UNE LÉGENDE grecque conte comment Melampus, un berger doté de pouvoirs divinatoires, traita l’infertilité d’Iphiclos - un roi de Thessalie -, en lui faisant boire de l’eau où avait bouilli un couteau : il est probable, au-delà du mythe, que le fer constitua l’un des premiers dérivés minéraux administrés en thérapeutique et ce d’autant plus que l’oxyde ferrique abonde dans la nature sous forme d’hématite ou… de rouille.

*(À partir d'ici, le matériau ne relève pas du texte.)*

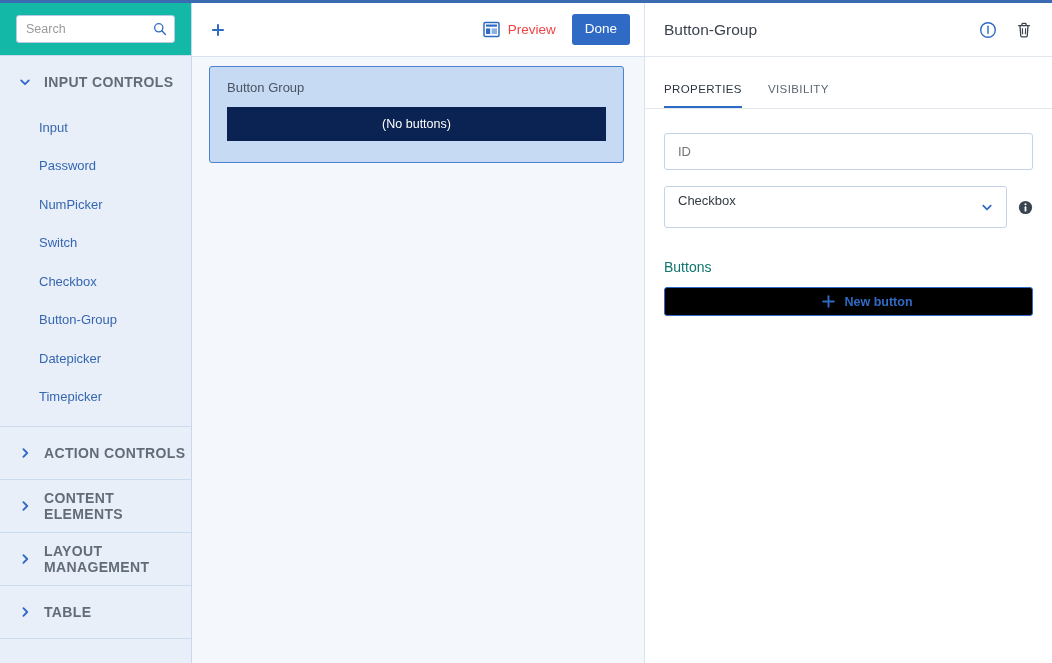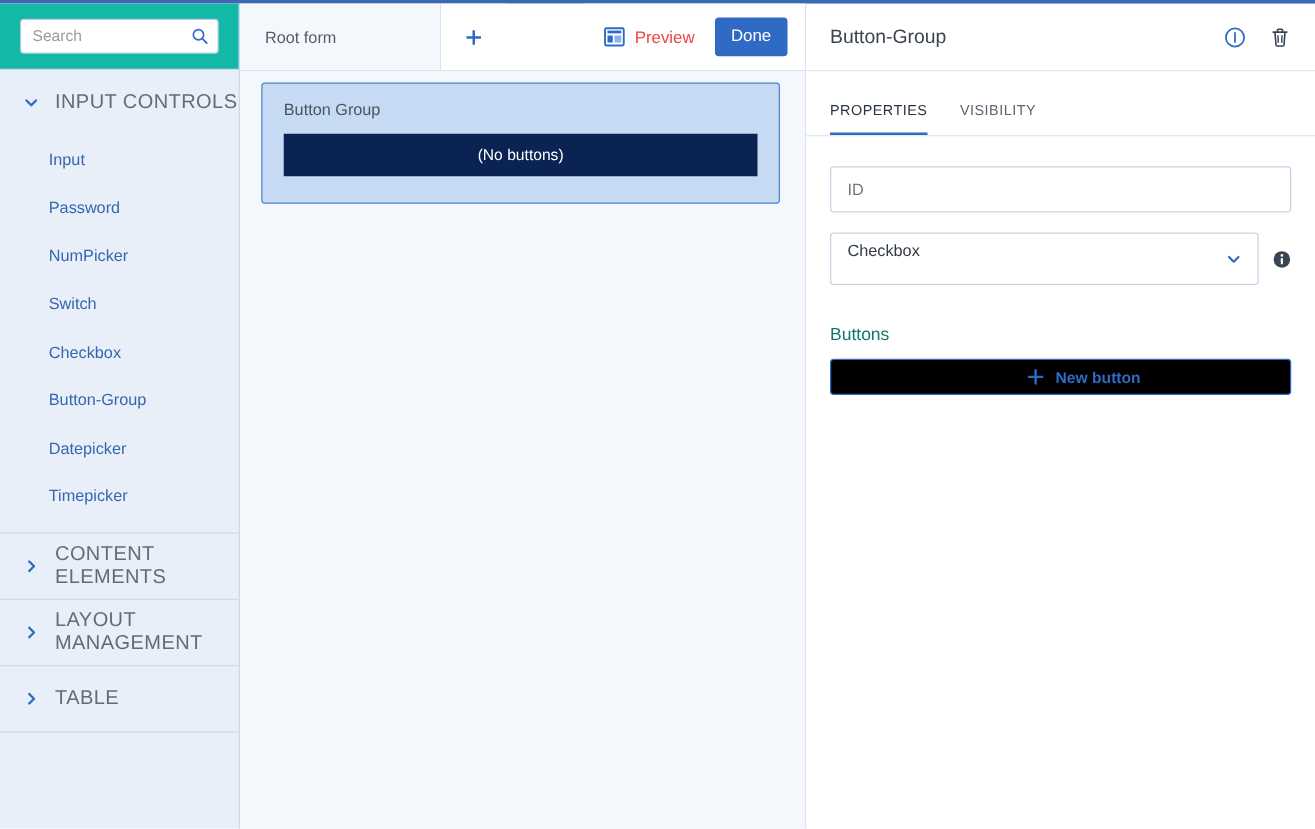--- a/index.html
+++ b/index.html
@@ -100,24 +100,24 @@
   }
   .chev {
     width: 14px;
     height: 14px;
     margin-right: 12px;
     display: block;
     line-height: 0;
     flex: 0 0 auto;
   }
   .group-title {
-    font-size: 16px;
+    font-size: 14px;
     letter-spacing: 0.35px;
     color: #626c78;
-    font-weight: 400;
+    font-weight: 700;
     text-transform: uppercase;
   }
   .group-items {
     padding: 0 0 10px 0;
   }
   .item {
     height: 38.5px;
     display: flex;
     align-items: center;
     padding-left: 39px;
@@ -436,64 +436,71 @@
             </div>
           <div class="item">
               <span>Datepicker</span>
             </div>
           <div class="item">
               <span>Timepicker</span>
             </div>
         </div>
       </section>
 
-
       <section class="group">
         <div class="group-header">
           <span class="chev">
             <svg viewBox="0 0 14 14" width="14" height="14">
               <polyline points="5.4,3.2 9.2,7 5.4,10.8" fill="none" stroke="#2f6ac4" stroke-width="1.9" stroke-linecap="round" stroke-linejoin="round"></polyline>
             </svg>
           </span>
-          <span class="group-title">CONTENT ELEMENTS</span>
+          <span class="group-title">ACTION CONTROLS</span>
         </div>
       </section>
 
       <section class="group">
         <div class="group-header">
           <span class="chev">
             <svg viewBox="0 0 14 14" width="14" height="14">
               <polyline points="5.4,3.2 9.2,7 5.4,10.8" fill="none" stroke="#2f6ac4" stroke-width="1.9" stroke-linecap="round" stroke-linejoin="round"></polyline>
             </svg>
           </span>
-          <span class="group-title">LAYOUT MANAGEMENT</span>
+          <span class="group-title">CONTENT ELEMENTS</span>
         </div>
       </section>
 
       <section class="group">
         <div class="group-header">
           <span class="chev">
             <svg viewBox="0 0 14 14" width="14" height="14">
               <polyline points="5.4,3.2 9.2,7 5.4,10.8" fill="none" stroke="#2f6ac4" stroke-width="1.9" stroke-linecap="round" stroke-linejoin="round"></polyline>
             </svg>
           </span>
+          <span class="group-title">LAYOUT MANAGEMENT</span>
+        </div>
+      </section>
+
+      <section class="group">
+        <div class="group-header">
+          <span class="chev">
+            <svg viewBox="0 0 14 14" width="14" height="14">
+              <polyline points="5.4,3.2 9.2,7 5.4,10.8" fill="none" stroke="#2f6ac4" stroke-width="1.9" stroke-linecap="round" stroke-linejoin="round"></polyline>
+            </svg>
+          </span>
           <span class="group-title">TABLE</span>
         </div>
       </section>
 
     </div>
   </aside>
 
   <main class="center">
 
     <div class="topbar">
       <div class="tabs">
-        <div class="tab">
-          <span>Root form</span>
-        </div>
         <div class="tab-add">
           <span class="plus-icon">
             <svg viewBox="0 0 16 16" width="16" height="16">
               <line x1="8" y1="2.2" x2="8" y2="13.8" stroke="#2f6ac4" stroke-width="2"></line>
               <line x1="2.2" y1="8" x2="13.8" y2="8" stroke="#2f6ac4" stroke-width="2"></line>
             </svg>
           </span>
         </div>
       </div>
       <div class="topbar-actions">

De fait, des préparations à base de cet oxyde furent mises à profit dès l’Antiquité dans des indications étonnantes : ainsi, le papyrus Ebers voulait qu’on l’appliquât, mélangé à de la cire, pour traiter les affections ophtalmiques. Hippocrate proposait d’appliquer une arme en fer sur les plaies, probablement parce que les meilleures thérapies semblaient passer par ce qui avait occasionné le mal.
Le médecin espagnol Nicolas Monardes (1493-1599) utilisait quant à lui le fer pour traiter la dysenterie et les règles douloureuses. Lazare Rivière (1589-1655), un médecin de Louis XIII connu comme créateur de la « Potion de Rivière » antiémétique, publia en 1640 une Praxis Medica où il conseillait le recours à du fer dissout dans un vin acide pour contrer la chlorose ou morbus virgineus, une maladie des jeunes filles attribuée à des troubles psychiques, connue comme « maladie verte » en Angleterre, et décrite dès le XVIe siècle - en fait une anémie hypochrome liée notamment à diverses formes de malnutrition -.
En 1681, l’Anglais Thomas Sydenham (1624-1689) traitait ce qu’il tenait comme une maladie nerveuse causée par la « faiblesse des esprits animaux » par des pilules à base de fer accompagnées… de vin d’armoise. À la même époque, l’apothicaire parisien Pierre Pomet (1658-1699) recommandait le « crocus martis », qui n’est autre qu’un oxyde ferrique hydraté.
Référence à Mars.
Le regard porté sur la chlorose évolua à partir des années 1830 lorsque l’on suspecta le rôle d’un déficit en fer dans le sang. En 1845, Auguste Saint-Arroman préconisait ainsi un « chocolat médicinal » contenant de la limaille de fer pour soigner la fameuse chlorose. Si l’utilisation de tels composés resta controversée jusqu’à vers 1860-1870, la plupart des médecins n’en prescrivaient pas moins déjà des « préparations martiales » (depuis la fin du XVIIe siècle, le terme de « martial » signifiait qui contient du fer ou à rapport au fer par référence au latin martialis, qui concerne Mars, dieu de la guerre, et la planète d’une couleur rougeâtre comme l’oxyde ferrique).
Les pilules ferrugineuses du docteur Jean-Pierre Blaud (1773-1859) constituèrent la première formulation intégrant non plus un oxyde mais du sulfate ferreux qu’il est aisé d’obtenir par action de l’acide sulfurique sur du fer : commercialisées en 1852 et présentées comme guérissant la maladie en dix à trente jours, elles s’imposèrent comme un traitement véritablement rationnel de l’anémie ferriprive. Elles furent suivies par d’innombrables autres formulations dont les célèbres « Pink Pilules for Pale People » (PPPP) de William Frederick Jackson, médecin à Brockville, dans l’Ontario, brevetées en 1886. Popularisées à la fin du XIXe siècle, elles furent distribuées en France à partir de 1893 sous le même nom de PPPP (« Pilules Pink pour Personnes Pâles »).